Data-Driven User-Type Clustering of a Physical Activity Promotion App: Usage Data Analysis Study

JMIR Form Res. 2022 Aug 1;6(8):e30149. doi: 10.2196/30149.

Abstract

Background: Physical inactivity remains a leading risk factor for mortality worldwide. Owing to increasing sedentary behavior (activities in a reclining, seated, or lying position with low-energy expenditures), vehicle-based transport, and insufficient physical workload, the prevalence of physical activity decreases significantly with age. To promote sufficient levels of participation in physical activities, the research prototype Fit-mit-ILSE was developed with the goal of making adults aged ≥55 years physically fit and fit for the use of assistive technologies. The system combines active and assisted living technologies and smart services in the ILSE app.

Objective: The clustering of health and fitness app user types, especially in the context of active and assisted living projects, has been mainly defined by experts through 1D cluster thresholds based on app usage frequency. We aimed to investigate and present data-driven methods for clustering app user types and to identify usage patterns based on the ILSE app function Fit at home.

Methods: During the 2 phases of the field trials, ILSE app log data were collected from 165 participants. Using this data set, 2 data-driven approaches were applied for clustering to group app users who were similar to each other. First, the common approach of user-type clustering based on expert-defined thresholds was replaced by a data-driven derivation of the cluster thresholds using the Jenks natural breaks algorithm. Second, a multidimensional clustering approach using the Partitioning Around Medoids algorithm was explored to consider the detailed app usage pattern data.

Results: Applying the Jenks clustering algorithm to the mean usage per day and clustering the users into 4 groups showed that most of the users (63/165, 38.2%) used the Fit at home function between once a week and every second day. More men were in the low usage group than women. In addition, the younger users were more often identified as moderate or high users than the older users, who were mainly classified as low users; moreover, the regional differences between Vienna and Salzburg were identified.
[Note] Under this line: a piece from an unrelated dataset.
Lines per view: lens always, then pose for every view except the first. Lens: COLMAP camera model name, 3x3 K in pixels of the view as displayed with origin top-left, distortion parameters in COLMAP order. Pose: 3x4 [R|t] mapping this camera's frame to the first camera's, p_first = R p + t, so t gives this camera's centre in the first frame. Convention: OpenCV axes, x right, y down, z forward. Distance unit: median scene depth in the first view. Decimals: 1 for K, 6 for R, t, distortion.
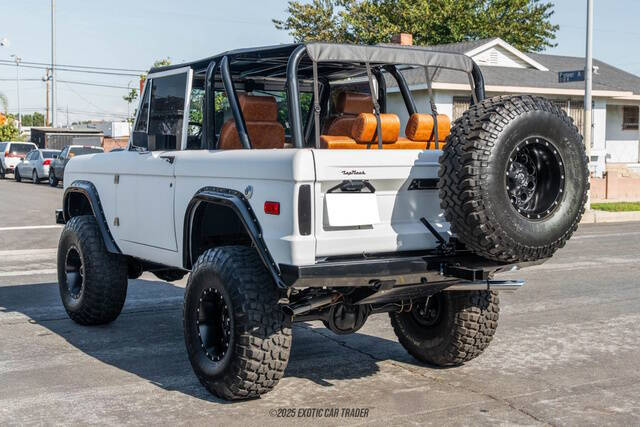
lens RADIAL K [[936.2, 0, 302.5], [0, 936.2, 216.4], [0, 0, 1]] dist [0.021141, 0.000000]
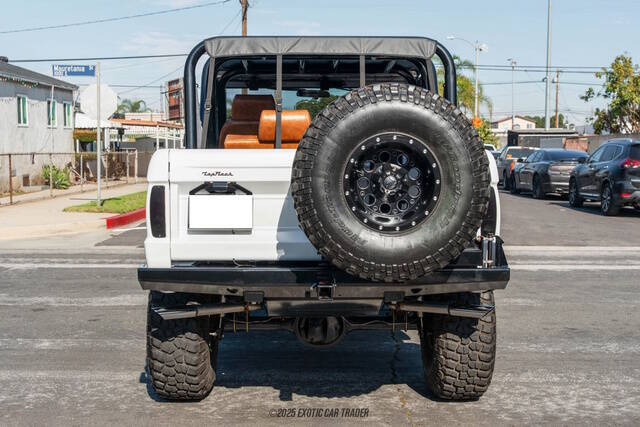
lens RADIAL K [[936.2, 0, 356.4], [0, 936.2, 212.6], [0, 0, 1]] dist [0.021141, 0.000000]
pose [[0.836697, 0.031508, -0.546759, 0.665156], [-0.034728, 0.999387, 0.004449, -0.016209], [0.546563, 0.015266, 0.837279, 0.277928]]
In addition, the multidimensional approach identified 4 different user groups that differed mainly in terms of time of use, gender, and region. Overall, the younger women living in Salzburg were the users with highest average app usage.

Conclusions: The application of different clustering approaches showed that data-driven calculations of user groups can complement expert-based definitions, provide objective thresholds for the analysis of app usage data, and identify groups that can be targeted individually based on their specific group characteristics.

Keywords: Jenks natural breaks algorithm; Partitioning Around Medoids algorithm; active and assisted living; app usage; cluster analysis; physical activity promotion; usage groups.